Data: Begin
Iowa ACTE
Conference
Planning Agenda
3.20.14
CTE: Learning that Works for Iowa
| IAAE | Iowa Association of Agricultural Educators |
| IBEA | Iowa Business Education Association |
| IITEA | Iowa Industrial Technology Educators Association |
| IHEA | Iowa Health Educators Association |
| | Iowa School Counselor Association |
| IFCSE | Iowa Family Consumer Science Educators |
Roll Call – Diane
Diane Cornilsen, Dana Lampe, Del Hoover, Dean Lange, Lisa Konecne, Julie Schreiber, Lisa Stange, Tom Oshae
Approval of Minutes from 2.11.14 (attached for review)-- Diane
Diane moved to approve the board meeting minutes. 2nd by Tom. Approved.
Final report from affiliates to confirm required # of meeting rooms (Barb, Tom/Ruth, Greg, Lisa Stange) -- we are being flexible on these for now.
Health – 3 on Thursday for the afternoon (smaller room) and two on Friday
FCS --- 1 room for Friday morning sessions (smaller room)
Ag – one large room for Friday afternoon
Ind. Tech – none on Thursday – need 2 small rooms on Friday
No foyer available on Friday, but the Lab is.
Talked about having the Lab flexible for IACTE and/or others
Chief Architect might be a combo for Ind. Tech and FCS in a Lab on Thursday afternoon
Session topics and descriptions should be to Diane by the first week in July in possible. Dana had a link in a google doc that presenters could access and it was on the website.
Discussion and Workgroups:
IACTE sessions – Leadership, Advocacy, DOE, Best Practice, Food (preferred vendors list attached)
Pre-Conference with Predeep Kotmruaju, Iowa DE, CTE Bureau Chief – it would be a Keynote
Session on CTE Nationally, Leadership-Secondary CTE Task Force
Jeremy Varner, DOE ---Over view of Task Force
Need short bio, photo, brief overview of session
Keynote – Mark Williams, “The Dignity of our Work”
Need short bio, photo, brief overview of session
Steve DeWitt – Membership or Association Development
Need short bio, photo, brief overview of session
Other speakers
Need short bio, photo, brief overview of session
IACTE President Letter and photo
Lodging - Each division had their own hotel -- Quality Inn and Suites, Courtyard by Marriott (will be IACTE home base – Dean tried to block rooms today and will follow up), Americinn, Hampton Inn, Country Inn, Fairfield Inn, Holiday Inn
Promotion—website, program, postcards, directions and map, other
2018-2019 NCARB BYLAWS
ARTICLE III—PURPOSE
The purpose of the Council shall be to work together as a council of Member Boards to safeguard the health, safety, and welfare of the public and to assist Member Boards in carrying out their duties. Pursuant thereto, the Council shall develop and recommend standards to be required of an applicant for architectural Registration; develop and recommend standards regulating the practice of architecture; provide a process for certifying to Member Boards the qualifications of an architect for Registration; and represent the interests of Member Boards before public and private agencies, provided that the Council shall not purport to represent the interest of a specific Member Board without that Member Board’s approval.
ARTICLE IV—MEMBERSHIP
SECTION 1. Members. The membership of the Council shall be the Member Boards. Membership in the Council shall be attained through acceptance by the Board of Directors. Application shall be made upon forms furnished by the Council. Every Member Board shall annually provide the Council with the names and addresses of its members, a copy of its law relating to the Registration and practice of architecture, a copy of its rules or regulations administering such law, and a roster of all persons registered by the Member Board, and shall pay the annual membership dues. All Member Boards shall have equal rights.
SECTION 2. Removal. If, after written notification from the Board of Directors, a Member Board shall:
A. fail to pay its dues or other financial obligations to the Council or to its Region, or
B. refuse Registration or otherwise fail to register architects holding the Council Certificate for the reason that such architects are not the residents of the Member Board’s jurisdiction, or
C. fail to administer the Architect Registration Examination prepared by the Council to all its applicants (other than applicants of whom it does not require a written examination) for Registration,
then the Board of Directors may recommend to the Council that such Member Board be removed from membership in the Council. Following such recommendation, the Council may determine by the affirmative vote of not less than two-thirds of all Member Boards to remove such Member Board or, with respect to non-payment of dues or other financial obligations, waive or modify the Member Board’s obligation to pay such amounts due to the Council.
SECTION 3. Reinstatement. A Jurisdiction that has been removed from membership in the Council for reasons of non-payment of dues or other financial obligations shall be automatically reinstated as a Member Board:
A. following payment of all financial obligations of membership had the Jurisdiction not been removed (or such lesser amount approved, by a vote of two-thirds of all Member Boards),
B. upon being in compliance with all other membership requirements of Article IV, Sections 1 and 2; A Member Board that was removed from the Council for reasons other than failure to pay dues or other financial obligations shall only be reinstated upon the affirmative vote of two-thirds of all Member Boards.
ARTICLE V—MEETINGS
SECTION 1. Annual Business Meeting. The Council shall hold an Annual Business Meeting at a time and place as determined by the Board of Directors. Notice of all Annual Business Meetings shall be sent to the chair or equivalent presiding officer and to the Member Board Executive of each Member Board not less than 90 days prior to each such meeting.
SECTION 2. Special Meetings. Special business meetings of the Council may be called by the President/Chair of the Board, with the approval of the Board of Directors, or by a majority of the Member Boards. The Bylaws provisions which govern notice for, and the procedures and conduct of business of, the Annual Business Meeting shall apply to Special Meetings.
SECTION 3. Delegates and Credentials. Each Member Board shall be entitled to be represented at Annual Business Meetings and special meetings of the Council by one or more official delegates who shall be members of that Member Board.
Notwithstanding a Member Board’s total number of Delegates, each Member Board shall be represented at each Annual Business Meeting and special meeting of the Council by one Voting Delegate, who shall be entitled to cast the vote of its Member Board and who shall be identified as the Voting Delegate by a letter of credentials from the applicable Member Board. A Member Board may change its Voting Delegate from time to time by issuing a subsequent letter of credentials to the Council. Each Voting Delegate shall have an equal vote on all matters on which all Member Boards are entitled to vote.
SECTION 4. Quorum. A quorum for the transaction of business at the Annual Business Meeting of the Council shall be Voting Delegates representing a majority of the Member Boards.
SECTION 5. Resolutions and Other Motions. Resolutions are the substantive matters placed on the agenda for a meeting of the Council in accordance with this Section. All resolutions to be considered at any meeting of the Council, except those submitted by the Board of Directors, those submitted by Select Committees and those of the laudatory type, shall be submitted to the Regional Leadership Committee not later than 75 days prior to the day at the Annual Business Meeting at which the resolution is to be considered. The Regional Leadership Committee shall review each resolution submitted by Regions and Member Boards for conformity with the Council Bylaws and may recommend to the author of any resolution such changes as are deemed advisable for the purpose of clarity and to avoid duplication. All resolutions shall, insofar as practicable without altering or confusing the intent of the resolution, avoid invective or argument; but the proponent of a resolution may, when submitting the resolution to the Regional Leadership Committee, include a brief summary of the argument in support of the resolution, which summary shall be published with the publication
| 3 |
Data: End
▸ **Problem requirements**: Above are the records; copy exactly the lines from the line with "Keynote – Mark" through the line with "IACTE President Letter and photo", both included.

▸ **Result of the task**:
Keynote – Mark Williams, “The Dignity of our Work”
Need short bio, photo, brief overview of session
Steve DeWitt – Membership or Association Development
Need short bio, photo, brief overview of session
Other speakers
Need short bio, photo, brief overview of session
IACTE President Letter and photo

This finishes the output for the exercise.